====== Texte proposé ======

• Durant plusieurs jours à Lampedusa, des centaines de migrant-e-s ont manifesté de manière pacifique dans les rues de l’île. Ils refusent la procédure d’identification qui repose sur la prise d’empreintes digitales, une procédure qui les contraindrait à rester en Italie alors qu’ils souhaitent demander l’asile dans un autre pays.
      Selon le règlement européen Dublin II 1, les personnes qui sollicitent le statut de réfugié doivent déposer leur demande d’asile dans le premier pays dans lequel ils ont été identifiés. Informé-e-s par leurs proches des mauvaises conditions d’accueil en Italie et de la situation économique du pays, les migrant-e-s demandent à être libres de choisir leur pays de destination ; ils citent en particulier la Norvège, la Suède et l’Angleterre. Les perspectives de trouver un emploi et d’accéder au système éducatif sont en effet limitées en Italie.
      Provenant de l’Afrique Subsaharienne, principalement de l’Érythrée, ces femmes et ces hommes ont traversé le Soudan, vécu la tragédie de la traversée du désert avant d’arriver en Libye, pays connu pour le racisme à l’égard des migrant-e-s et l’absence de respect des droits humains, comme dénoncé dans un rapport de mission par la FIDH, Migreurop et JSFM1. Ils n’ont ensuite eu d’autres choix que de prendre la mer dans des conditions périlleuses pour rejoindre l’Europe afin d’être reconnus comme réfugiés et espérer ainsi accéder à leurs droits, vivre en sécurité et dignement. Les capacités d’accueil des centres italiens sont actuellement saturées. Samedi 20 juillet, 950 personnes étaient enfermées dans le Centre de Premier Secours et d’Accueil de Lampedusa, où la capacité officielle serait d’environ 300 places. En l’absence de dispositions claires en matière de durée de détention à l’intérieur du centre d’accueil, le maintien est décidé de façon totalement arbitraire. Une partie des migrant-e-s sont présent-e-s à Lampedusa depuis plus de deux semaines dans l’attente d’un transfert vers la terre ferme.

======

◆ **Exercices**
[A] Donnez sous forme de liste JSON de chaînes, à raison d'une chaîne par ligne et sans les lignes vides, la partie du listing qui commence à son début et se termine par la ligne contenant « नहीं है। उधर », celle-ci comprise.
[B] Prolongez le texte sur les migrants de Lampedusa au-delà de sa dernière phrase.

====== Jeu de données ======

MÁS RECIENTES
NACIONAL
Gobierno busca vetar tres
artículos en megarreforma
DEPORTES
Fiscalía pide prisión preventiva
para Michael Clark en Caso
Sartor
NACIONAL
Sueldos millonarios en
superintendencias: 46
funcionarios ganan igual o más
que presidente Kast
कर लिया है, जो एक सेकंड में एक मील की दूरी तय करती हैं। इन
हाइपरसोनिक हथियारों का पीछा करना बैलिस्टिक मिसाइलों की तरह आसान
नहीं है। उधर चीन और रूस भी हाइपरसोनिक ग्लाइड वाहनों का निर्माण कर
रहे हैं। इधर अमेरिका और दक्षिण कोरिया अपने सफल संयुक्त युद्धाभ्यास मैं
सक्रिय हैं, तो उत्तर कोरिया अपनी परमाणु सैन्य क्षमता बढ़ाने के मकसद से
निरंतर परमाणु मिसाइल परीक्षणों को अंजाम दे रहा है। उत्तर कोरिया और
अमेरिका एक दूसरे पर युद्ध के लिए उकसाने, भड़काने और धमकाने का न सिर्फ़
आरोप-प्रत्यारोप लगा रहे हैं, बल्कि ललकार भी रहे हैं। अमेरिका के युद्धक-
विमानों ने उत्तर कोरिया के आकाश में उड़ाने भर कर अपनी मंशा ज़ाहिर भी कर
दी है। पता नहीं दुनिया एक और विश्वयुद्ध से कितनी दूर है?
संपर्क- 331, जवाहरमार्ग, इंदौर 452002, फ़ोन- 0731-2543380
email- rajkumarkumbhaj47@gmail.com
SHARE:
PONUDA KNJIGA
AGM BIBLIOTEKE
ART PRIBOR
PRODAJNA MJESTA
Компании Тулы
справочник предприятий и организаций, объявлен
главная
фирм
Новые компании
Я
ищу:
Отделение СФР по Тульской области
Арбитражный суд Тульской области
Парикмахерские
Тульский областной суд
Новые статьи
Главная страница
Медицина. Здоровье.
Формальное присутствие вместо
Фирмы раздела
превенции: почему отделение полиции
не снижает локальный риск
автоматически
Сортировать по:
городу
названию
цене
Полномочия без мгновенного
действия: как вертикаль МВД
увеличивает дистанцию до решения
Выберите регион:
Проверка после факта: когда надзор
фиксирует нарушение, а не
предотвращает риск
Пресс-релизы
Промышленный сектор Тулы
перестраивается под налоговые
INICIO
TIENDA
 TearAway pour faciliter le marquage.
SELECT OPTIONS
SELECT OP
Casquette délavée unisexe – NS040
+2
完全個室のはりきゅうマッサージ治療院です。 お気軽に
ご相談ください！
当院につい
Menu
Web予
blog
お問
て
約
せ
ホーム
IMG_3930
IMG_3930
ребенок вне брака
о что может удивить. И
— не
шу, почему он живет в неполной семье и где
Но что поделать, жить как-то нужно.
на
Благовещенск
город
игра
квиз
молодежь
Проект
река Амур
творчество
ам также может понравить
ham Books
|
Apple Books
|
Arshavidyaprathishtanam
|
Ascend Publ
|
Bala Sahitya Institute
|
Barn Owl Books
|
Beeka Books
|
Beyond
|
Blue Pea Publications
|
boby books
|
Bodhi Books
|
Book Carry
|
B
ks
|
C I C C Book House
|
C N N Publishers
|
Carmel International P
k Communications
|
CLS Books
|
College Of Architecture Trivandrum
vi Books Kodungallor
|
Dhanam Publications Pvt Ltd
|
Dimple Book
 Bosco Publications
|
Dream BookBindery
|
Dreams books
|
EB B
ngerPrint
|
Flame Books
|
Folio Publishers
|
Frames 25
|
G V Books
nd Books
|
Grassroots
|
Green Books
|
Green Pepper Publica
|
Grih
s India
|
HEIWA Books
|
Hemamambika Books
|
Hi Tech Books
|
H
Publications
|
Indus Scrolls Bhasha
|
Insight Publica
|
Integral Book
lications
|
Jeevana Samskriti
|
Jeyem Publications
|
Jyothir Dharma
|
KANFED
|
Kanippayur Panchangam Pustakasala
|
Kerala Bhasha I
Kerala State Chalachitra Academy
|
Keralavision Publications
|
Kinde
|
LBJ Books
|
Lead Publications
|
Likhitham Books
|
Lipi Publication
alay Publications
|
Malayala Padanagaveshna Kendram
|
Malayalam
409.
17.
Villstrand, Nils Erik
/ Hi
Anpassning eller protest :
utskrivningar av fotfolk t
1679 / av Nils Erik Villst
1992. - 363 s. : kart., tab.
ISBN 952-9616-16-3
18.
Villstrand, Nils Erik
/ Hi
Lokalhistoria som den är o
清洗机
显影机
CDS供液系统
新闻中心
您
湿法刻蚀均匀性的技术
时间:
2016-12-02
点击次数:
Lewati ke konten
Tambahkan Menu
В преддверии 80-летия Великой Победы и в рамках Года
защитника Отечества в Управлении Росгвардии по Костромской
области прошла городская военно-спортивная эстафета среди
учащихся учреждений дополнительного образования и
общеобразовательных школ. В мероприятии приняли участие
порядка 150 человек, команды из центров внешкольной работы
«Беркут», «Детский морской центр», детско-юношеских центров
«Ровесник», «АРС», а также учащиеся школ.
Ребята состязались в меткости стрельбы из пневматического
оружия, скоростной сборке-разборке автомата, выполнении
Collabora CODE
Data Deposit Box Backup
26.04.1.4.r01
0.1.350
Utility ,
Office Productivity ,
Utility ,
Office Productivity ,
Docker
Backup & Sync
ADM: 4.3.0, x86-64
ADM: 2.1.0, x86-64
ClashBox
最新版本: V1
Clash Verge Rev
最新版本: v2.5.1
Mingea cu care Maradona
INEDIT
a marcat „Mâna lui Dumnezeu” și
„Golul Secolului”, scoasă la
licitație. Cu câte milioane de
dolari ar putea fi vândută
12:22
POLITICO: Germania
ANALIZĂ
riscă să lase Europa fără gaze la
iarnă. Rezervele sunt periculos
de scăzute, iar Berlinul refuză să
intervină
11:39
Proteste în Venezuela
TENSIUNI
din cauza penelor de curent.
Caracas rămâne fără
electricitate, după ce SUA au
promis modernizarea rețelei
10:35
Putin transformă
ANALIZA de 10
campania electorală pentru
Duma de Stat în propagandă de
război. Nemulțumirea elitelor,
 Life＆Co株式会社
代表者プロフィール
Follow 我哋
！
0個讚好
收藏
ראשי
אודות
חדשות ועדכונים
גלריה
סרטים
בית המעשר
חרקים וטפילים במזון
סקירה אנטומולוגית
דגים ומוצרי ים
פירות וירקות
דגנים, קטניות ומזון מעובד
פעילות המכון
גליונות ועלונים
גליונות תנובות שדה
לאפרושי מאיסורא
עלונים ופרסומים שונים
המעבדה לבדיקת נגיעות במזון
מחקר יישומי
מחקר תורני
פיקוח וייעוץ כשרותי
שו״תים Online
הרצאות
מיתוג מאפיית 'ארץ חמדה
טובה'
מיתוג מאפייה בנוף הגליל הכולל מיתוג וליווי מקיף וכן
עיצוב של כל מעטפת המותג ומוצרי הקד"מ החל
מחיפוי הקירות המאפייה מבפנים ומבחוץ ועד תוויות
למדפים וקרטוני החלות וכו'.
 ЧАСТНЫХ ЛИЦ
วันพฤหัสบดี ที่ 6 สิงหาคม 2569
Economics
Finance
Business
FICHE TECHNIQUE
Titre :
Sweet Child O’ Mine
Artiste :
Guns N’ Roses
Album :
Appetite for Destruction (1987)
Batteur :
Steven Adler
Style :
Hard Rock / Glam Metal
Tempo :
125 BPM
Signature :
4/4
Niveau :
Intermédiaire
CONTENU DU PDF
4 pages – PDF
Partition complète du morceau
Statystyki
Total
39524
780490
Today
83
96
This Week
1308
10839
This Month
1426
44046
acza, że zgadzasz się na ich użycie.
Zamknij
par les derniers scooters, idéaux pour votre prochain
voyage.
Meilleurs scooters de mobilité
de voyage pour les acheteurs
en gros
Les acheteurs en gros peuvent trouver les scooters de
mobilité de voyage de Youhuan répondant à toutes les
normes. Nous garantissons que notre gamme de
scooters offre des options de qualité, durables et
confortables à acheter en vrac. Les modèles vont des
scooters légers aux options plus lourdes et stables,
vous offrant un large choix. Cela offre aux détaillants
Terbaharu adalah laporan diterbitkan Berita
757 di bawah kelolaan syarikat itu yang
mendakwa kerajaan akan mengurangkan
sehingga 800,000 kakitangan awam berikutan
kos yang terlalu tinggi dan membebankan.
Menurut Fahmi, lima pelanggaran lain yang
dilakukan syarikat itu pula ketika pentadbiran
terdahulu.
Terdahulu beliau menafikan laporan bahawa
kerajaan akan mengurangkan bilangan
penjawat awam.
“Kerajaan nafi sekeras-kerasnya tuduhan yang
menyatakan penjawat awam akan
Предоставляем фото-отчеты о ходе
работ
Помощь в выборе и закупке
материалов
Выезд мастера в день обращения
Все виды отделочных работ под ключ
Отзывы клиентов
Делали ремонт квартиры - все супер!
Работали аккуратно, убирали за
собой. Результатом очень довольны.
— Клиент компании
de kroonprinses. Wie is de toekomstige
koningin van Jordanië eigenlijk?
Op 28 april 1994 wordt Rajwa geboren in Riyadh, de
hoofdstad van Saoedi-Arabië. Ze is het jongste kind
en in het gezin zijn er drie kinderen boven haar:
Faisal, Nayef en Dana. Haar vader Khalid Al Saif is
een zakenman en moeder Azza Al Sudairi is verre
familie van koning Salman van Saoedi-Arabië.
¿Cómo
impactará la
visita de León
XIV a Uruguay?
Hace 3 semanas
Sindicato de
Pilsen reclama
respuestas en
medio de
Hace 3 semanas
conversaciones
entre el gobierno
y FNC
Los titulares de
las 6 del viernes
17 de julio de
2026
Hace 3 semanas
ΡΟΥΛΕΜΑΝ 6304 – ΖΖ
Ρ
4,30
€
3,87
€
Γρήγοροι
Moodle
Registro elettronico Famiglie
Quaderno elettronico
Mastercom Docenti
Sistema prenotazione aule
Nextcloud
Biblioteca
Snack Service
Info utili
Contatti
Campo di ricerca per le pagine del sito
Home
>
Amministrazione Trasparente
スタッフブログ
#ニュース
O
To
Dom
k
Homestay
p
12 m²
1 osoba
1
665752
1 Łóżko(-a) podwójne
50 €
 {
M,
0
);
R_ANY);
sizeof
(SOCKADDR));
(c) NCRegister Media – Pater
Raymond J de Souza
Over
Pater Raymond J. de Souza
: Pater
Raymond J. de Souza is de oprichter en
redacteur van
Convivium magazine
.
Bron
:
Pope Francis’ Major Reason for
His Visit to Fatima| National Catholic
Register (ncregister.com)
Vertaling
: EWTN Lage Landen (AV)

======

◆ **Réponses**
[A]
[
  "MÁS RECIENTES",
  "NACIONAL",
  "Gobierno busca vetar tres",
  "artículos en megarreforma",
  "DEPORTES",
  "Fiscalía pide prisión preventiva",
  "para Michael Clark en Caso",
  "Sartor",
  "NACIONAL",
  "Sueldos millonarios en",
  "superintendencias: 46",
  "funcionarios ganan igual o más",
  "que presidente Kast",
  "कर लिया है, जो एक सेकंड में एक मील की दूरी तय करती हैं। इन",
  "हाइपरसोनिक हथियारों का पीछा करना बैलिस्टिक मिसाइलों की तरह आसान",
  "नहीं है। उधर चीन और रूस भी हाइपरसोनिक ग्लाइड वाहनों का निर्माण कर"
]

[B]
      Samedi 20 juillet, la manifestation s’est terminée sur la place de l’Église où les migrants ont procédé à un long rituel religieux. Ils ont immédiatement été rejoints par les organisateurs, les volontaires et le public du Lampedusa In Festival, ainsi que des représentants des institutions civiles et religieuses Les manifestants ont ensuite discuté longuement avec un représentant de la police qui les a priés de rejoindre le centre en leur promettant que, dès le lendemain matin, les transferts seraient effectués en commençant par les femmes et les enfants. Les migrant-e-s, qui demandaient à être transférés tous ensemble, ont décidé de rester dormir sur la place, renonçant à l’eau et à la nourriture qui ne leur étaient garantis que s’ils rejoignaient le centre. Les opérateurs du projet « Praesidium »2 n’ont pas trouvé de solution alternative. La Préfecture, responsable de la gestion du centre, n’a pas autorisé la distribution des repas. Les associations présentes et certains habitants ont apporté des fruits et de l’eau aux migrant-e-s. Les militants et les forces de l’ordre sont restés toute la nuit sur la place avec les manifestants.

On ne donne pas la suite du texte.